顎に手を当てながら、スバルはこれまでの記憶を総動員して世界を振り返る。が、幾度も繰り返した世界の中、スバルの意識にエルフ――美しく、そしてわずかに耳の長いという特徴を持つポピュラーな種族を見かけた記憶がない。

そんなスバルの答えにロズワールは「そうだろね」と短く応じ、

 

「厳しい弾圧を世界各所で受けたのはハーフエルフだけじゃーぁない。そのハーフエルフが生まれる原因の片割れでもある、エルフにもその矛先は向いたんだから」

 

「……!いや、いくらなんでもそれは見境がなさすぎるだろ。それにその理屈で言うなら……」

 

「人間の方も根絶やしにしなくちゃって?残念だーぁけど、この世界においては亜人より人間族の方がはーぁるかに数も多い、国家も大きい。

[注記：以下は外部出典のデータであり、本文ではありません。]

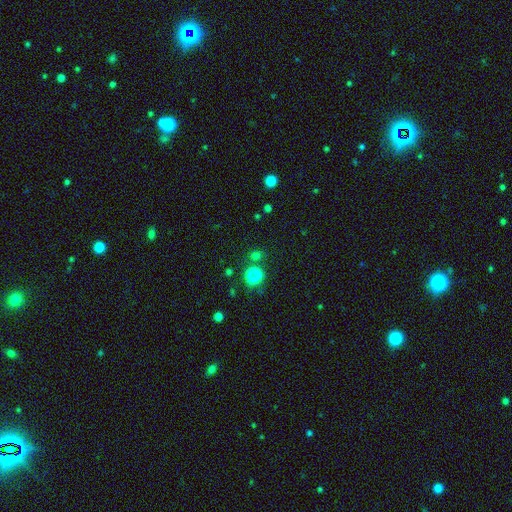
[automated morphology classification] smooth 74%, star or artifact 21%, featured or disk 5%. Down the decision tree: how rounded — round (81%); merging — none (70%).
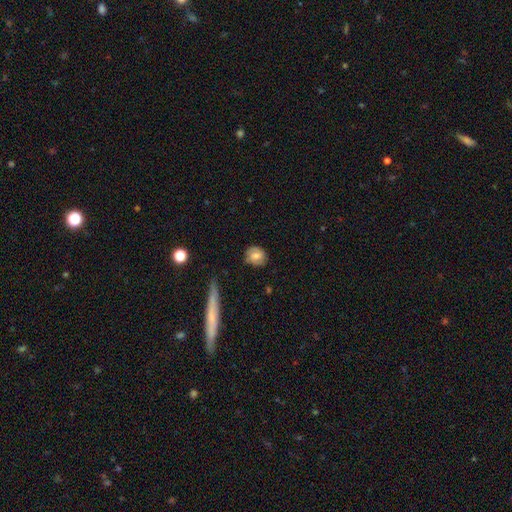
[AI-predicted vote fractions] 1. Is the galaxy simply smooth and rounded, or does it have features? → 68% smooth, 24% featured or disk, 8% star or artifact.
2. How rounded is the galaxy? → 68% round, 30% in between, 2% cigar-shaped.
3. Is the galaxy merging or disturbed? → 77% none, 18% minor disturbance, 4% major disturbance, 2% merger.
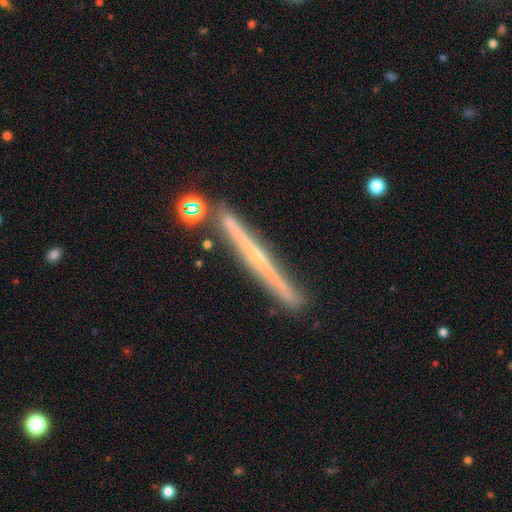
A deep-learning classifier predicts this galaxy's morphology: Smooth or featured: featured or disk — 73% (smooth — 20%)
Edge-on disk: yes — 97% (no — 3%)
Edge-on bulge: none — 52% (rounded — 43%)
Merging: none — 84% (minor disturbance — 9%)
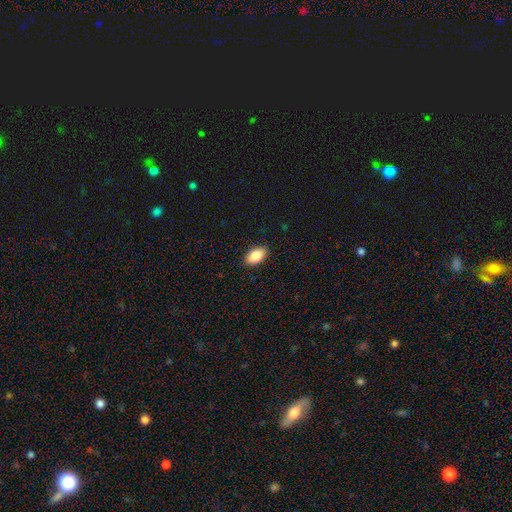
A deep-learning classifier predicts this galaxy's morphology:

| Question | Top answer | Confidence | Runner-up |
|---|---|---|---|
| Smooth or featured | smooth | 86% | star or artifact (7%) |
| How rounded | in between | 91% | round (7%) |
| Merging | none | 88% | minor disturbance (10%) |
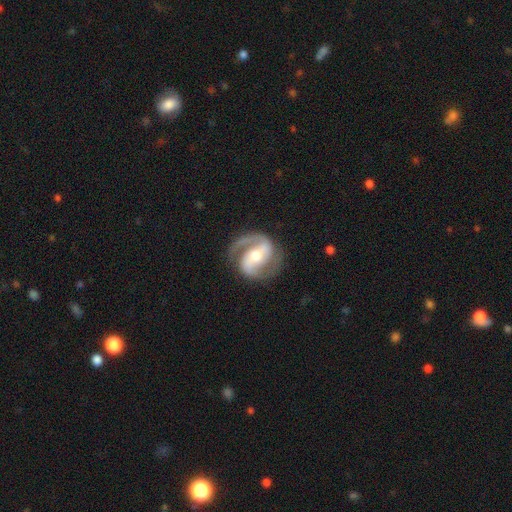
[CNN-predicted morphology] Smooth or featured: featured or disk — 90% (smooth — 6%)
Edge-on disk: no — 98% (yes — 2%)
Bar: strong — 42% (weak — 34%)
Spiral arms: yes — 97% (no — 3%)
Spiral winding: medium — 54% (tight — 30%)
Spiral arm count: 2 — 90% (1 — 4%)
Bulge size: moderate — 64% (small — 28%)
Merging: none — 79% (minor disturbance — 13%)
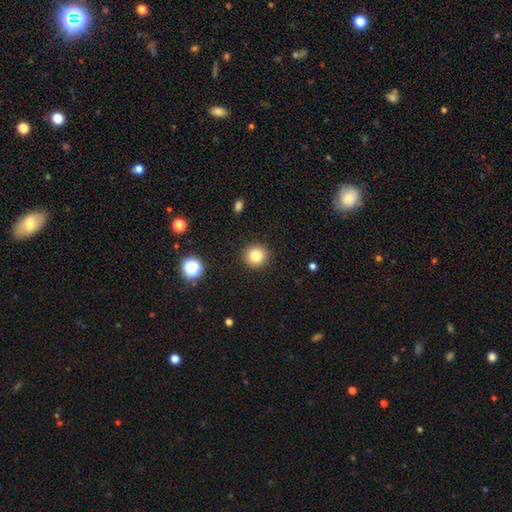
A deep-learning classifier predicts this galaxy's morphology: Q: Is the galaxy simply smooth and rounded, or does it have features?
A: smooth — 81%.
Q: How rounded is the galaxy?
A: round — 94%.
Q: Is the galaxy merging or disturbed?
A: none — 92%.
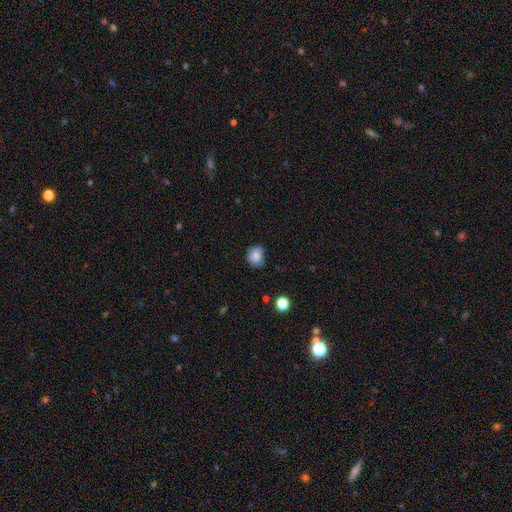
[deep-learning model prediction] Smooth or featured?
  - smooth: 84% *
  - star or artifact: 9%
  - featured or disk: 7%
How rounded?
  - round: 73% *
  - in between: 26%
  - cigar-shaped: 1%
Merging?
  - none: 70% *
  - minor disturbance: 24%
  - major disturbance: 4%
  - merger: 2%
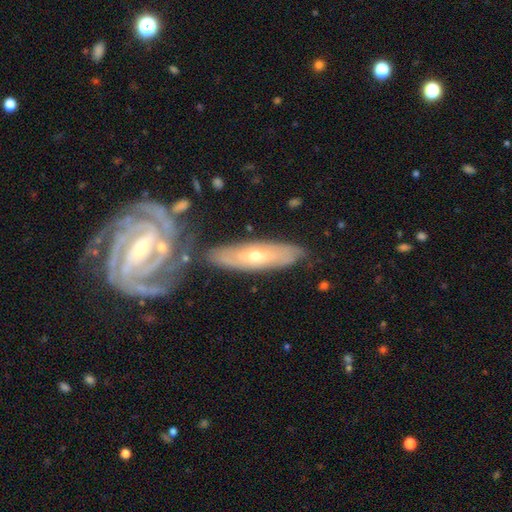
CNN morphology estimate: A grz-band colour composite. It shows a featured or disk galaxy (71%) with no bar (61%), spiral arms (80%) and a small central bulge (58%). Merging: none (66%).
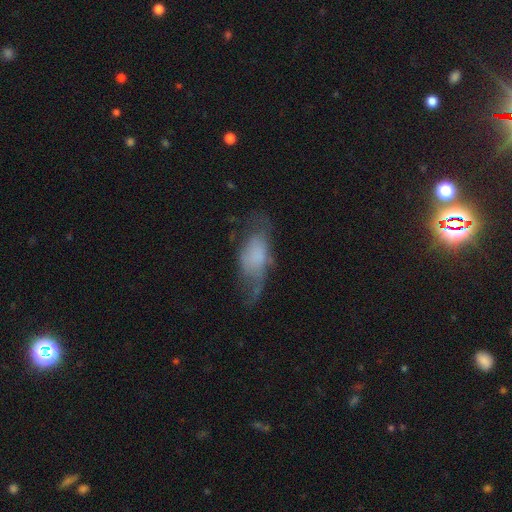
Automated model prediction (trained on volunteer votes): A smooth galaxy with no disk features (50%) that is in between round and cigar-shaped (86%).

Vote fractions:
- Smooth or featured? smooth: 50% / featured or disk: 40% / star or artifact: 9%
- How rounded? in between: 86% / cigar-shaped: 10% / round: 4%
- Merging? none: 35% / major disturbance: 34% / minor disturbance: 27% / merger: 3%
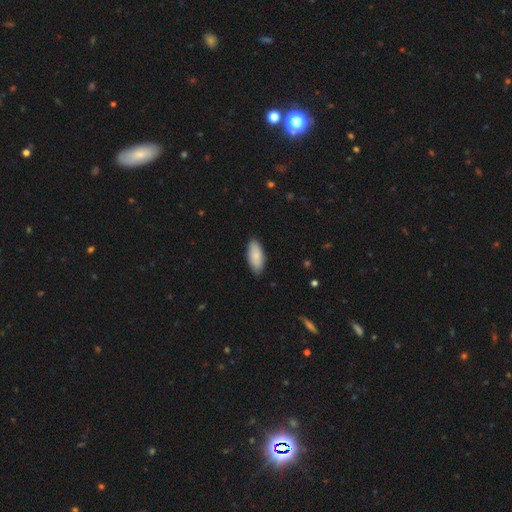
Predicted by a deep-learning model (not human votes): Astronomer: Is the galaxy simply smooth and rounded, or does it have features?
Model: smooth — 86%.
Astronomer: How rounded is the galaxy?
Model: in between — 88%.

そうした亜人と人間族との溝が広がりすぎた結果が、『亜人戦争』に続いてくるわーぁけだけど、今はその話は関係ないからね」

 

「それで、エルフの弾圧された過去がどうしたってんだよ」

 

亜人戦争、と聞いたことのないフレーズが飛び出し、興味をそそられながらもスバルは本題からずれる前にと話を元の流れへ戻す。ロズワールは顎を引き、「つーぅまーぁり」と左右に頭を揺らすと、

 

「王都のような場所にハーフエルフが顔を出せないのはもちろん、その親種族であるエルフもまた方々に顔を出しづらい。君が王都でエルフの顔を見かけることがなーぁいのも、その影響が大きいだーぁろね」

 

「それは……納得した。したけど、どう繋がってくるんだよ」

 

結論を求めるスバルの問いかけ。それにロズワールはもったいぶるように枕に背を預け、押し返される柔らかさを背に感じながらかすかに上を向くと、

 

「ハーフエルフ差別の延長で、エルフもまた各所で弾圧を受ける憂き目に遭っていたわーぁけ。そうなってくると、エルフたちはどこで暮らせばいーぃんだろうねぇ」

 

「エルフっていや……お約束なら森の中とかに集落を作ってるイメージだ。人が足を踏み入れないような森の中で、狩りとかしながらひっそりと」

 

「どこで知ったか知らないけど、おおよそはそんな感じの考えでいーぃとも。エルフたちは町を追われ、そうして森の奥地でひっそりと暮らすようになるわーぁけ。――エリオール大森林、その場所もそんなエルフたちの住処の一つだった」

 

ふいに、ロズワールの声のトーンが変わったことに気付いてスバルの肩が震える。

自然、部屋の温度が急に下がったような肌寒さまで錯覚。その理由が目の前のロズワール、彼の言葉が持つ言い知れぬ力がそう思わせているのだ。

そして、彼が口にした土地名。それに聞き覚えがある。

 

――エリオール大森林、それはクルシュ邸で交わされた話し合いの最中に幾度も出てきた名称であり、魔鉱石の豊富なロズワールの管理下にある土地。そして、

 

「今は氷漬けになってて、誰も近づけないとか……」

 

「エリオール大森林の凍結が始まり、そして広がったのは記録上は九十年以上前の出来事になる。全てを凍てつかせ、あらゆる生き物を凍えさせる絶対零度の世界。――彼女は、そんな世界でたった一人で生きていた」

 

スバルの不安を肯定するように、ロズワールが常の軽い響きを声音から消して言い放つ。

九十年。長すぎる年月。そしてそこにいたという人物。スバルが求めた話の流れからして、その答えは一つしか思い浮かばない。

そして、ロズワールは言葉を見失うスバルに対して、はっきりと告げる。